What you need to do> Retype, exactly as they appear below, the lines between the line holding "На базі є група" and the line holding "Зазвичай усі дослідження", both ends included.

Data>

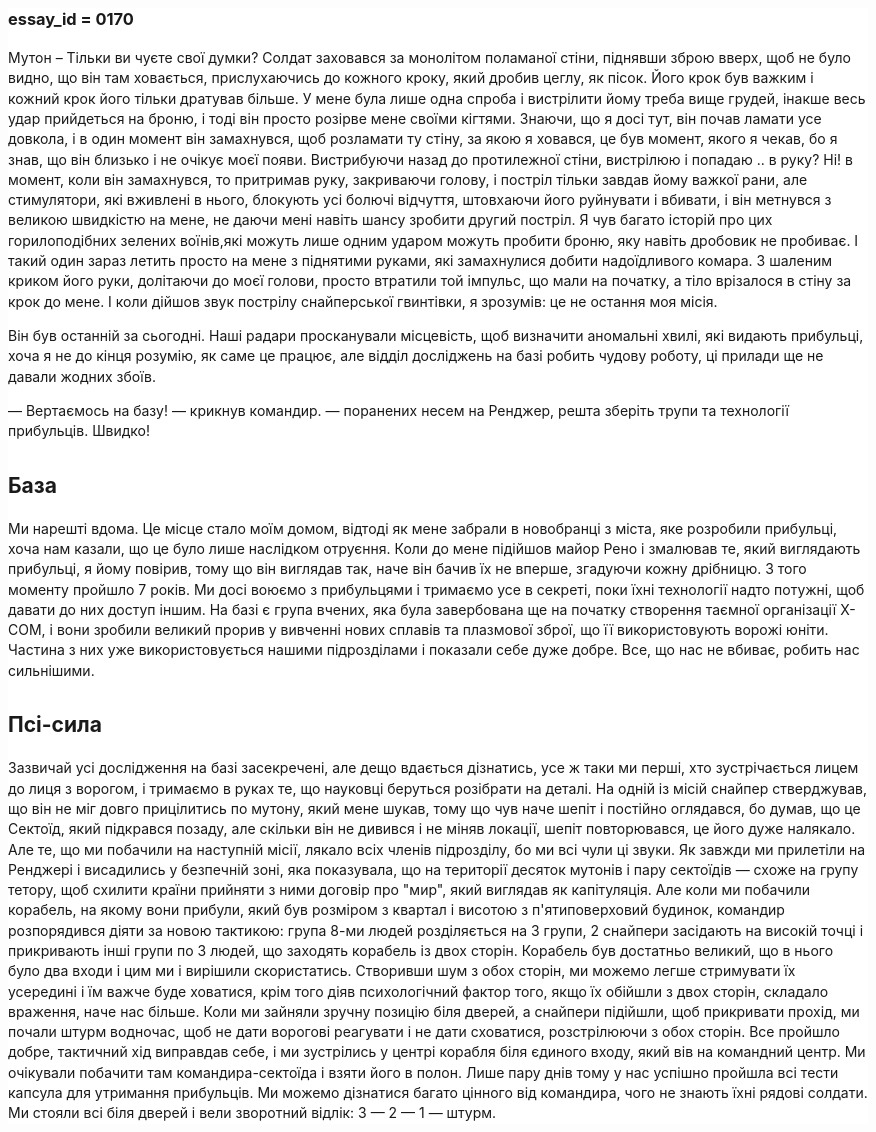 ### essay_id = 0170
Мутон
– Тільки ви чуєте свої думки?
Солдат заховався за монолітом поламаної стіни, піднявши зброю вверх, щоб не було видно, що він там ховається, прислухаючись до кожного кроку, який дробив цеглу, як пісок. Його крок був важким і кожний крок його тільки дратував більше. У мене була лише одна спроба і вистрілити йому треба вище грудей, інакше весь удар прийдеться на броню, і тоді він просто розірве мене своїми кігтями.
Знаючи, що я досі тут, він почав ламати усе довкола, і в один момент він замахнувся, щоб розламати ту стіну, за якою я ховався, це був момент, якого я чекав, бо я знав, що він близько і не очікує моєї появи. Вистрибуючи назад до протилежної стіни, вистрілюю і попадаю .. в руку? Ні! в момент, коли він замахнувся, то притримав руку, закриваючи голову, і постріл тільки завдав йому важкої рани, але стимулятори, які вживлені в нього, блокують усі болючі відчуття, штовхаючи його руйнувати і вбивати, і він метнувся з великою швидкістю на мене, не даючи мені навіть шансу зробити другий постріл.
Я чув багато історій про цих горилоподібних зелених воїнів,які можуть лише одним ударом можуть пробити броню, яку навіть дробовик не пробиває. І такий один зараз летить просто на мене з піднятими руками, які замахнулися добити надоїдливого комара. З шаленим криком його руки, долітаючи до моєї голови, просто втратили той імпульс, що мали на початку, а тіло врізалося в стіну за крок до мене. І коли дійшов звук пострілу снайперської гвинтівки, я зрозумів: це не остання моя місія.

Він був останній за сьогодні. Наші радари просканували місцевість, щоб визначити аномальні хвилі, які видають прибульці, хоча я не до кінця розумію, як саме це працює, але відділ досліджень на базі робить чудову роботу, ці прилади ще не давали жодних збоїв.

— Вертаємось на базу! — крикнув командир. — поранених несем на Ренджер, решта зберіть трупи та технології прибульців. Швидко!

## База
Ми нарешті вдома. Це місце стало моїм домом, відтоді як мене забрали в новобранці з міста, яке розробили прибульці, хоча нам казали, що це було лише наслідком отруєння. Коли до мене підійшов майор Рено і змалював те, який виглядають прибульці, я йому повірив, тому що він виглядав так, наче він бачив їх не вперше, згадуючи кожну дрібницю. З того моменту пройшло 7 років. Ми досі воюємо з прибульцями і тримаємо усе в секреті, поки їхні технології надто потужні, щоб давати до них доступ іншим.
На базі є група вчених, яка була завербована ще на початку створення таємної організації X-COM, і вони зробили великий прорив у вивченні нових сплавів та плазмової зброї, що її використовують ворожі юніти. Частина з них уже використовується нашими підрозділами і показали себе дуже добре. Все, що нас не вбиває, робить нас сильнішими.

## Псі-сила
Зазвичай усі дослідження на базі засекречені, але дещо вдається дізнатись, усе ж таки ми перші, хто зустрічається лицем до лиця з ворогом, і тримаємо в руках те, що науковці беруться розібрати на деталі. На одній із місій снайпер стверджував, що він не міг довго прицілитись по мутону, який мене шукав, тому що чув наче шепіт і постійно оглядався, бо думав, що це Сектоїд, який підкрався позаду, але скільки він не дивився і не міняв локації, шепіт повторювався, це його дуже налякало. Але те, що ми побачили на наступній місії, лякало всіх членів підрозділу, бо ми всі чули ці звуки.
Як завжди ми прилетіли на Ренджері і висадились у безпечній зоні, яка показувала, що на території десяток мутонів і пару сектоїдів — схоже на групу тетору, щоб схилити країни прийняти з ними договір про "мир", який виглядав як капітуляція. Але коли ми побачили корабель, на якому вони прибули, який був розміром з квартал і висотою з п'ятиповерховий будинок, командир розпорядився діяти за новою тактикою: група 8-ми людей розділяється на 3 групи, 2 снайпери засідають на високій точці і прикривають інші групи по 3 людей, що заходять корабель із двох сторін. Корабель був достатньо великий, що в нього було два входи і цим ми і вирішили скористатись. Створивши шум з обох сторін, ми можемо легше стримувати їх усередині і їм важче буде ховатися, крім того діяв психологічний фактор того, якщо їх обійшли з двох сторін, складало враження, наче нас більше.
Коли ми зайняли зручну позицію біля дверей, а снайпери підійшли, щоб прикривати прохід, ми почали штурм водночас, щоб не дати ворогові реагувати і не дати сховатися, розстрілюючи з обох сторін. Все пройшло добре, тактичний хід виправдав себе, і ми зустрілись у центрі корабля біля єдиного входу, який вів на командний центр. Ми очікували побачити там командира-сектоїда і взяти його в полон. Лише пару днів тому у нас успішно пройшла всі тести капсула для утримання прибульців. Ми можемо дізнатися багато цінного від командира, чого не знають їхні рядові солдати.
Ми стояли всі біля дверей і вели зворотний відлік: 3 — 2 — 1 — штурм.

Expected output>
На базі є група вчених, яка була завербована ще на початку створення таємної організації X-COM, і вони зробили великий прорив у вивченні нових сплавів та плазмової зброї, що її використовують ворожі юніти. Частина з них уже використовується нашими підрозділами і показали себе дуже добре. Все, що нас не вбиває, робить нас сильнішими.

## Псі-сила
Зазвичай усі дослідження на базі засекречені, але дещо вдається дізнатись, усе ж таки ми перші, хто зустрічається лицем до лиця з ворогом, і тримаємо в руках те, що науковці беруться розібрати на деталі. На одній із місій снайпер стверджував, що він не міг довго прицілитись по мутону, який мене шукав, тому що чув наче шепіт і постійно оглядався, бо думав, що це Сектоїд, який підкрався позаду, але скільки він не дивився і не міняв локації, шепіт повторювався, це його дуже налякало. Але те, що ми побачили на наступній місії, лякало всіх членів підрозділу, бо ми всі чули ці звуки.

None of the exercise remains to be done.